I register only mild interest in Digg, the content aggregator that has seen better days. Digg has had, and presumably continues to have, a significant user base, but it never captured my involvement. Even so, Digg tempts me to ruminate.

The idea of sharing interesting Internet finds sounds good, and apparently for many, it worked. But you can see where things can go wrong. I’ll enumerate, just so that I can use a bullet list:

  • People will try to game the system. Those with something to sell or gain just might find ways to make their enthusiasm count more than that of  ‘the average person’.
  • Trolls, louts, loudmouths, and other irritants of the Internet will gain control of the stage.
  • Interference from the aggregator.

Digg bases its business (and it is a business) on trends, and on the hope that items will go viral. The concept of ‘going viral’ seems under-examined. People treat it as a pot of gold at the end of a hopeful rainbow.

In truth, ‘going viral’ means word of mouth. People talk about the products and services that please them. The noise of a claque might create temporary interest, but that interest will wither if unaccompanied by some satisfaction for the consumer.
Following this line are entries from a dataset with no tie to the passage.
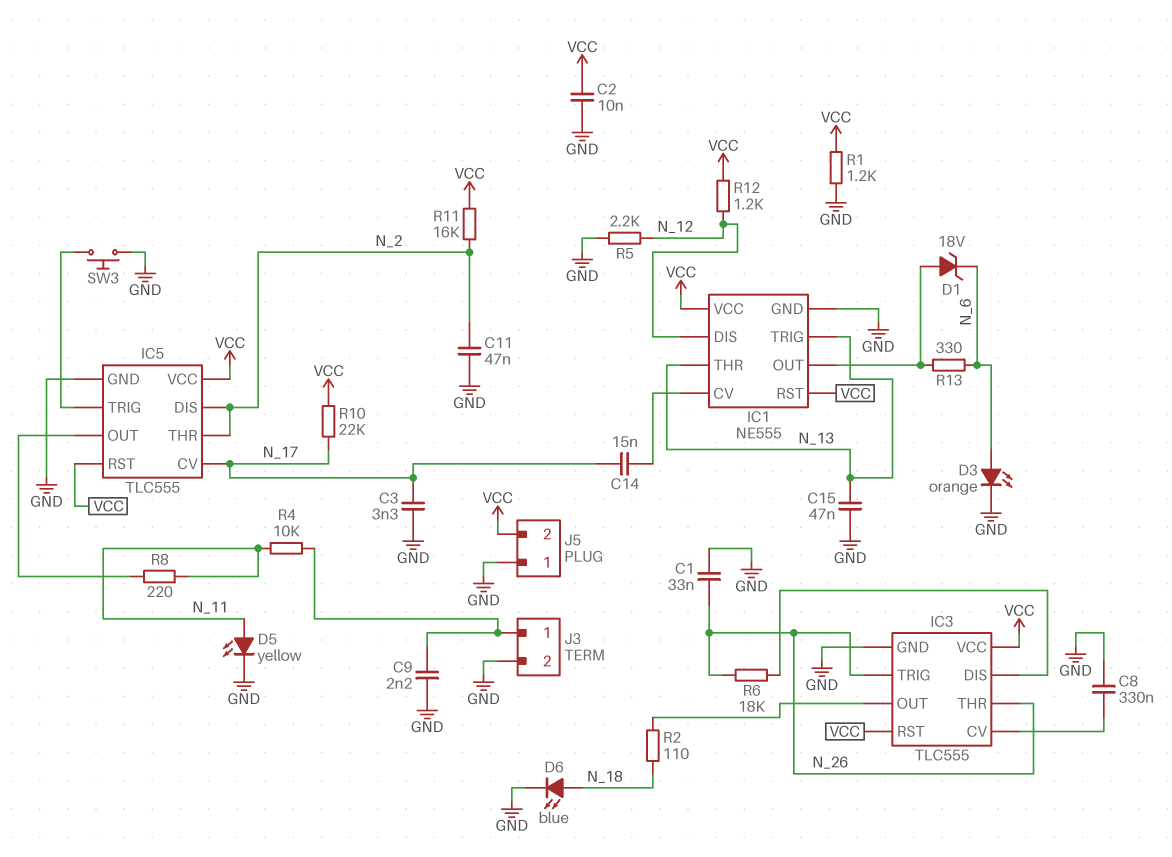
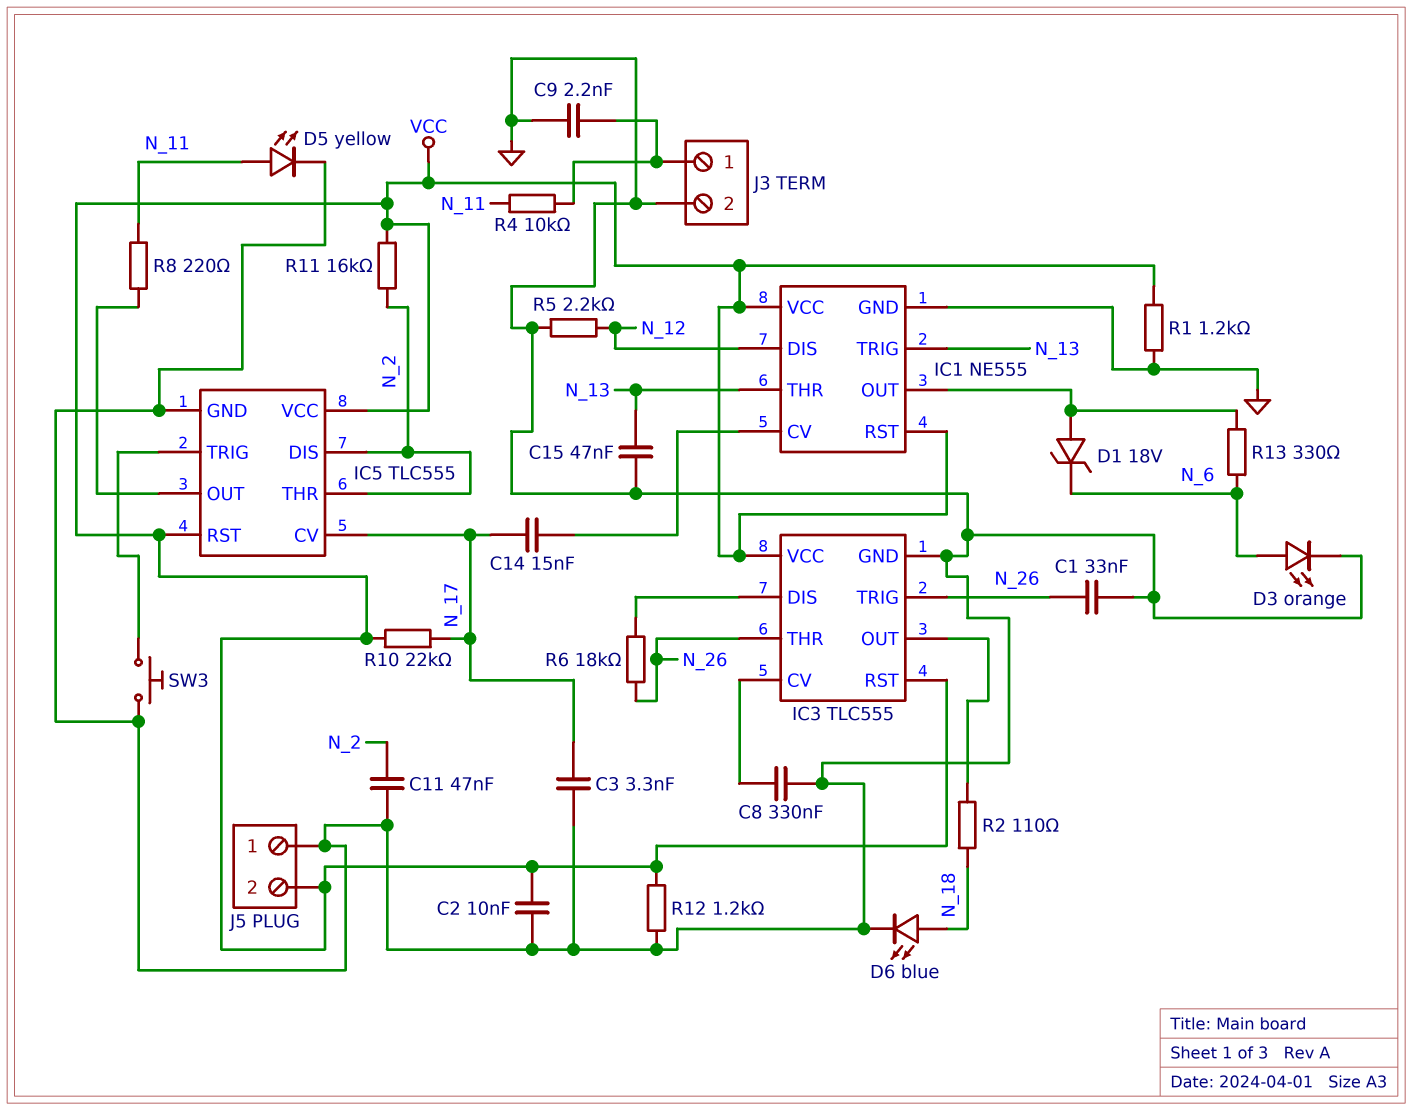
R12: 1.2k (N_12, VCC) -> 1.2k (GND, VCC)

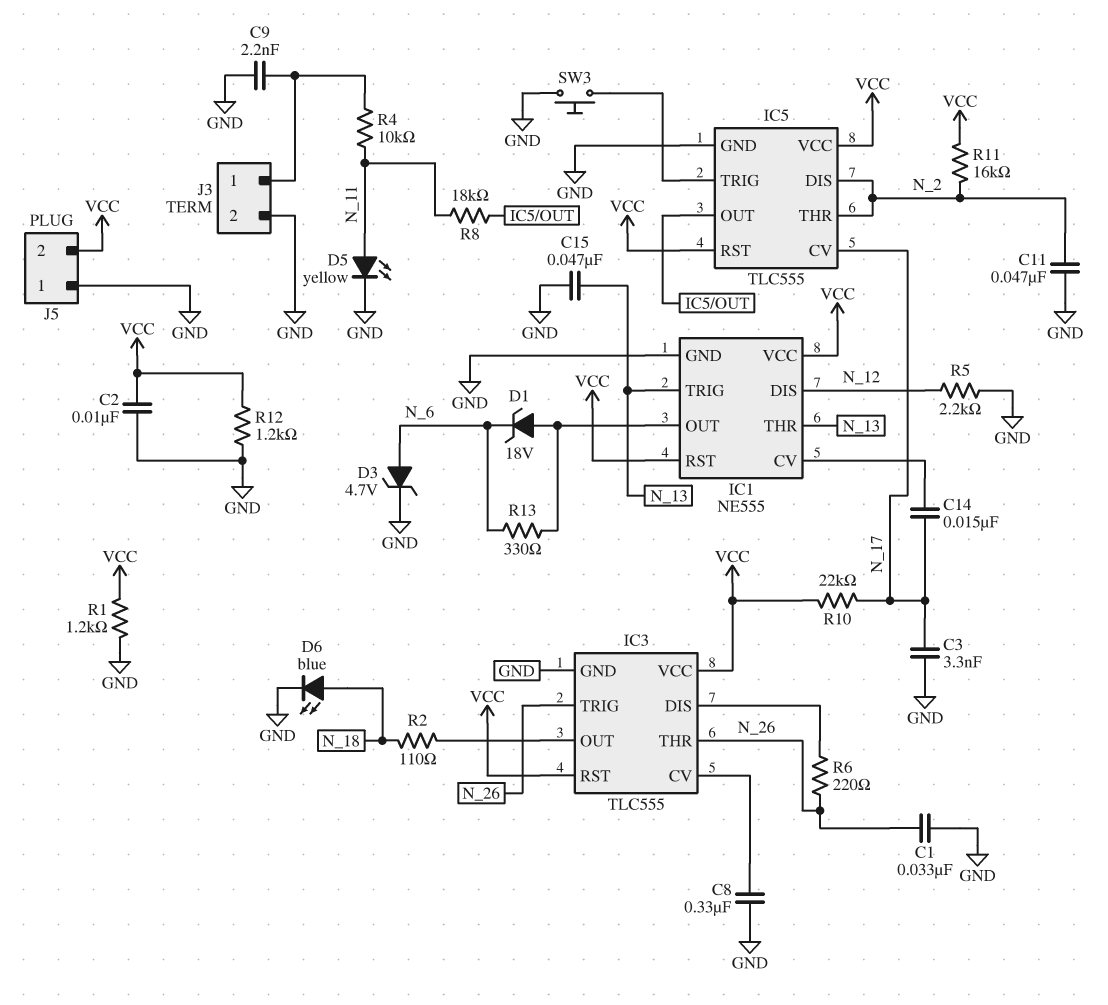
D3: LED orange (A N_6, K GND) -> zener 4.7V (A N_6, K GND)
R6: 18k (IC3/DIS, N_26) -> 220 (IC3/DIS, N_26)
R8: 220 (IC5/OUT, N_11) -> 18k (IC5/OUT, N_11)

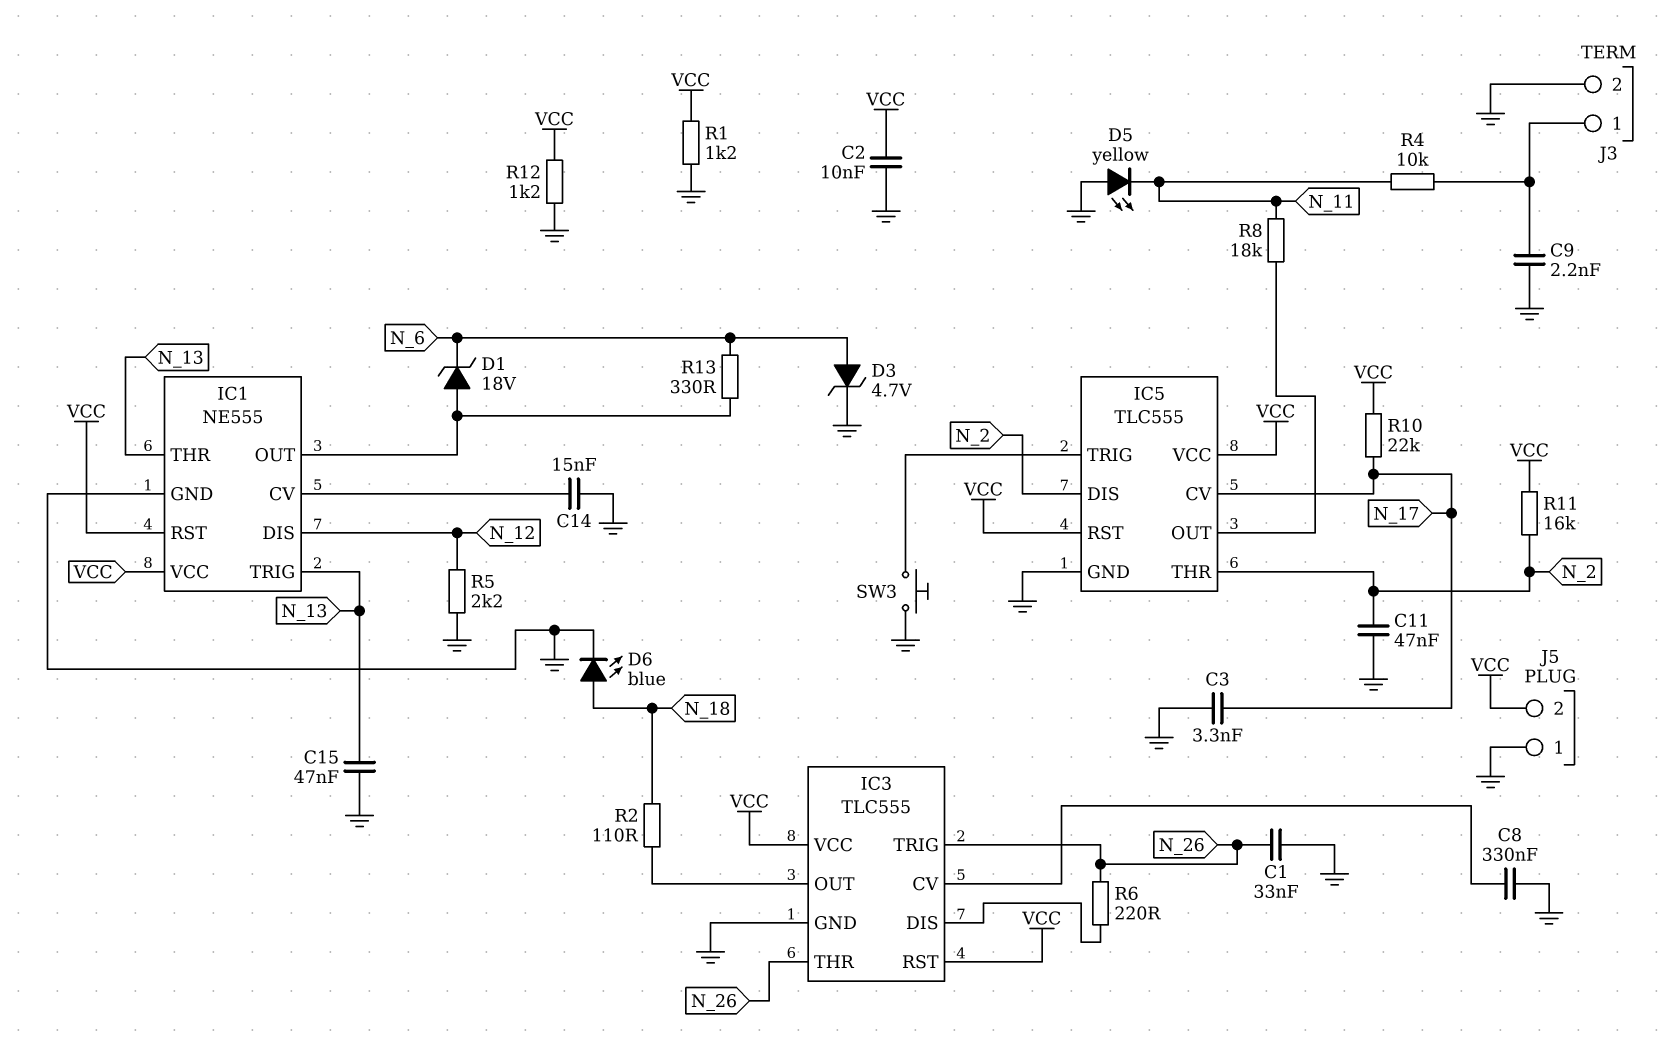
C14: 15nF (IC1/CV, N_17) -> 15nF (GND, IC1/CV)
D5: LED yellow (A N_11, K GND) -> LED yellow (A GND, K N_11)

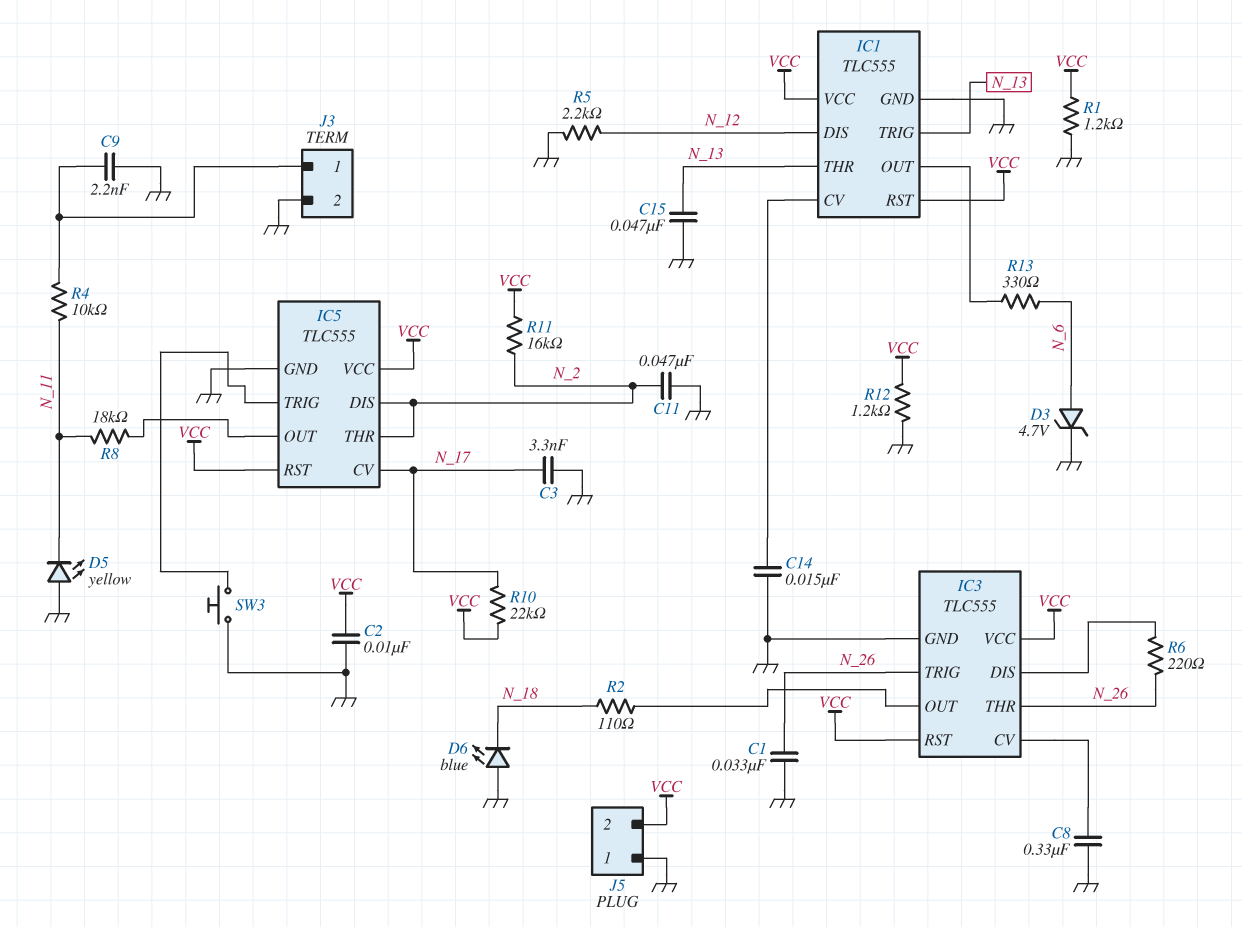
D1: zener 18V (A IC1/OUT, K N_6) -> none
D6: LED blue (A N_18, K GND) -> LED blue (A GND, K N_18)
IC1: NE555 -> TLC555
Social media helps get the word out, but the consumer’s judgment proves final.

It looks like Digg could not find answers to any of the problems bulleted above. I won’t prognosticate, maybe Digg will return to glory. I see Digg, however, as one more disappointing use of the Internet.

I do not blame Digg, though I hazard to say that Digg jumped the shark. The Internet grows less into a repository of information—remember the Information Revolution?—and more into a place of scams, diversion, and self interest. As a follower of trends, Digg did what all trends do. Trends fade. Digg, it seems, has faded.